Hazret-i Osmân, çok güzeldi. Sarışın beyâzdı. Ebû Lehebin veledlerinden katkat dahâ zengin idi. Resûlullaha çok eziyyet edenlerden biri, Ukbe bin Ebî Muayt idi. Resûlullah mescid-i harâmda nemâz kılarken, bu habîs gelip, mubârek başına işkembeler koymuşdu. Bir kerre de hücûm ederek mubârek gömleği ile mubârek boğazını sıkmışdı. Oradan geçen hazret-i Ebû Bekr, (Benim Rabbim Allah diyeni mi öldürüyorsun?) diyerek, Resûlullaha yardım eyledi. Resûlullah “sallallahü aleyhi ve sellem” orada bulunan kâfirlerin ismlerini sayarak, (Yâ Rabbî! Bunları azâb çukuruna doldur) buyurdu. Abdüllah ibni Mes’ûd buyuruyor ki, (Bedr gazâsında, bunların hepsi katl edilip, bir çukura doldurulduğunu gördüm. Yalnız Ukbe bin Ebî Muayt, o gazveden dönüşünde yolda katl edildi). Görülüyor ki, Resûlullaha “sallallahü teâlâ aleyhi ve sellem” çok işkence eden Uteybe ve Ukbe kâfirleri, halîfeler zemânlarına yetişmemişlerdi. Önceden Cehenneme gitmişlerdi. Bunları vâlî yapdı demek, büyük câhilliğin ifâdesidir.
Evet, hazret-i Mu’âviye “radıyallahü teâlâ anh”, kardeşi Utbenin oğlunu Medîneye vâlî yapmışdı. Fekat, Onun adı Velîd bin Utbe idi. Velîd, elliyedi senesinde vâlî olunca, hazret-i Hüseyne ve başka Sahâbîye çok saygı gösterdi. Hattâ, Yezîd, halîfe olunca, Medînede kendine bî’at edilmesini sıkı emr etdiği hâlde, bunu sağlıyamadığı ve hazret-i Hüseyni serbest bırakdığı için, Velîdi azl etmişdi.

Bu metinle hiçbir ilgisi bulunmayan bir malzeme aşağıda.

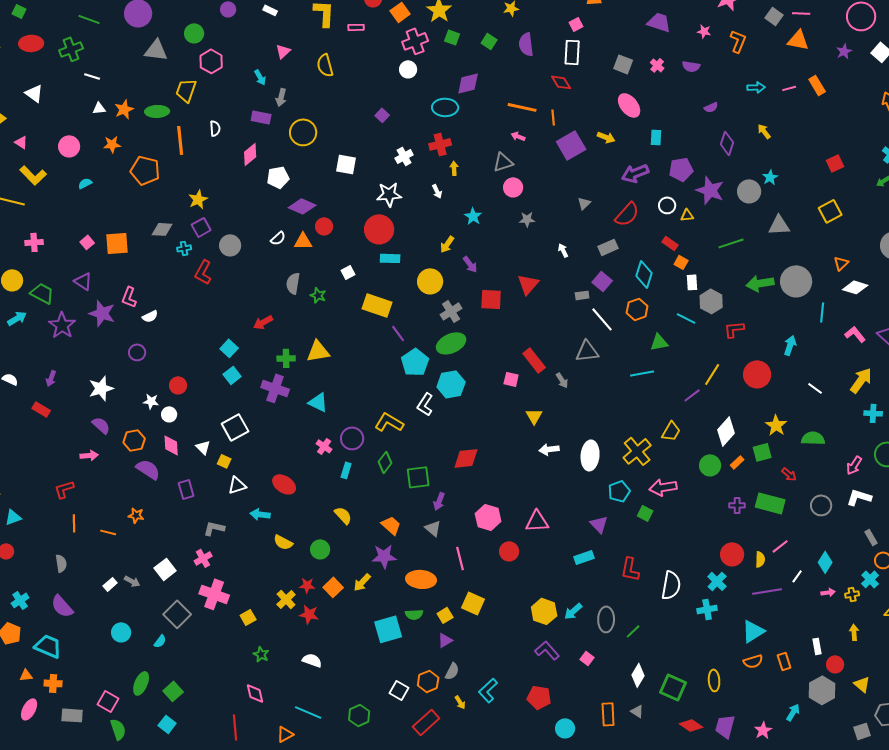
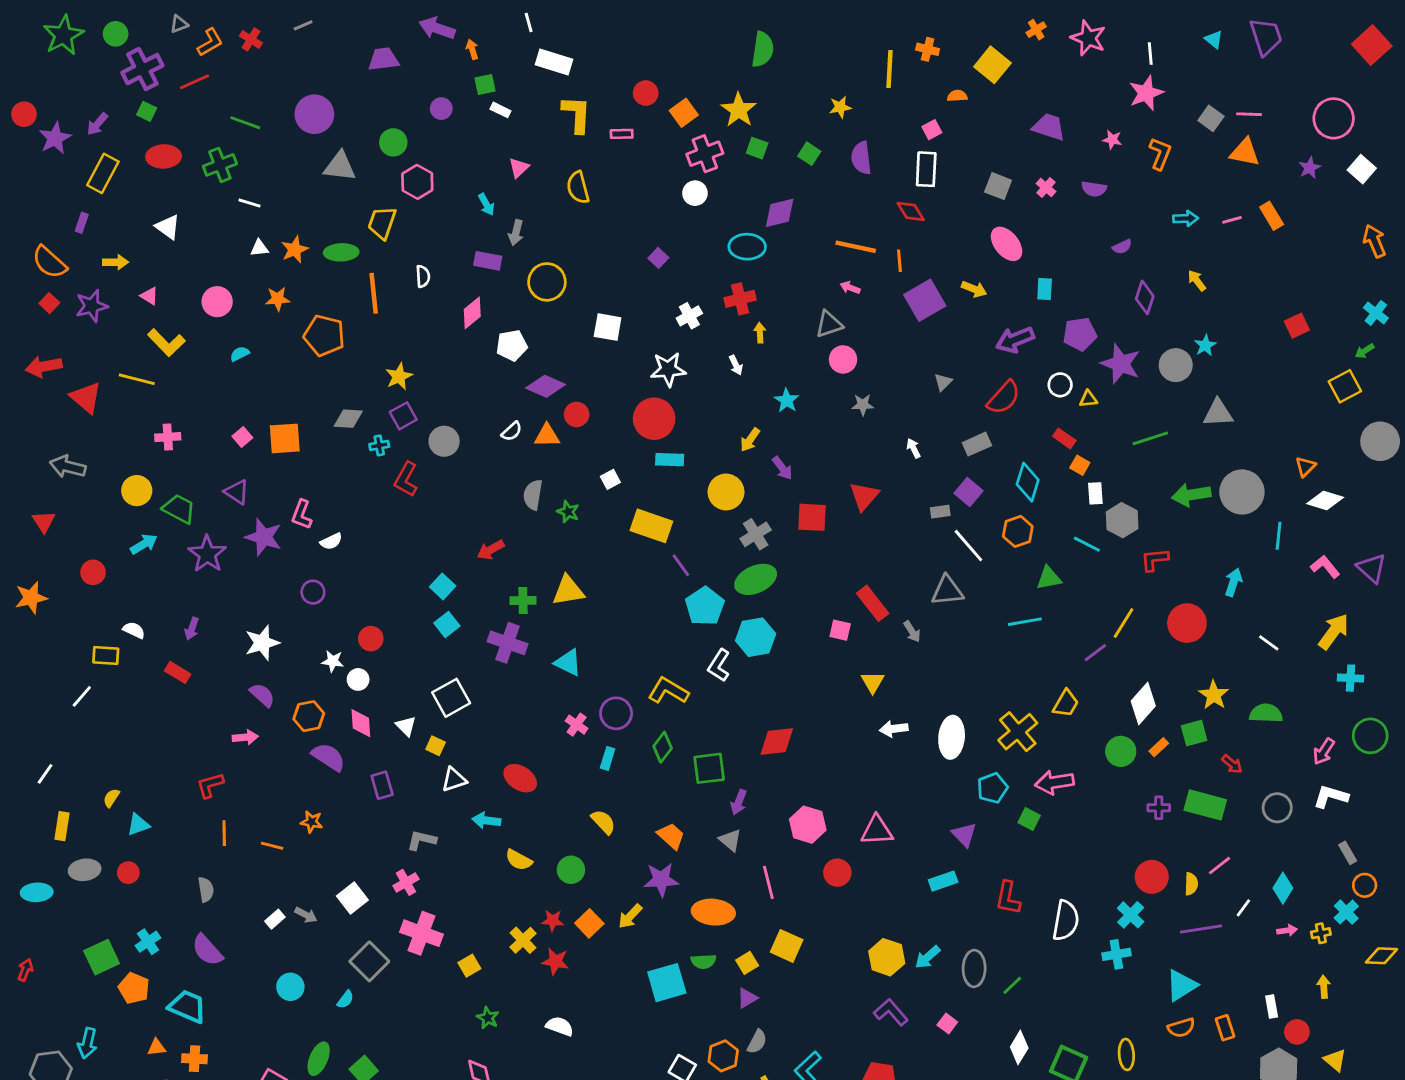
yellow square: (830, 211) -> (1345, 386), moved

Sonbehâr mecmû’asındaki bu yazının, hazret-i Osmâna “radıyallahü teâlâ anh” atılan bir taş olduğu meydândadır. Çünki, hazret-i Osmân, üvey kardeşi, ya’nî ana bir kardeşi olan Velîdi Kûfe emîri yapmışdı. Fekat bu yazarın dediği gibi, Ukbe bin Velîd değildir. Velîd bin Ukbe idi. Ya’nî Ukbe kâfirinin oğlu idi. Bunun adını tersine yazmakdadır. Bu Velîd, Mekkenin fethinde îmâna geldi. Alçak işi yapan, bu değildi. Resûlullah, dokuzuncu yılda, bunu Benî Mustalık zekâtını toplamağa me’mûr etmişdi. Yazarın, ismleri karışdırdığını kabûl ederek, buna da cevâb verelim.
Sâ’d ibni Ebî Vakkâs “radıyallahü anh” Beytülmâl me’mûru olan Abdüllah ibni Mes’ûddan “radıyallahü anh” ödünç mal almışdı. Bunu ödiyemedi. Bu iş, Küfe şehrinde ağızdan ağıza yayıldı. Halîfe Osmân “radıyallahü anh”, bunu işitince, Sâ’d hazretlerini emîrlikden azl etdi. Yerine, güvendiği Velîdi getirdi. Velîd, iyi bir idâreci idi. Küfedeki dedikodulara son verdi. Kendini halka sevdirdi. Azerbaycân halkı isyân etdi. Velîd, asker topladı. Birliklere kuvvetli emîrler ta’yîn etdi. Askerin içinde, Medayn emîri olan Huzeyfe-i Yemânî hazretleri de vardı.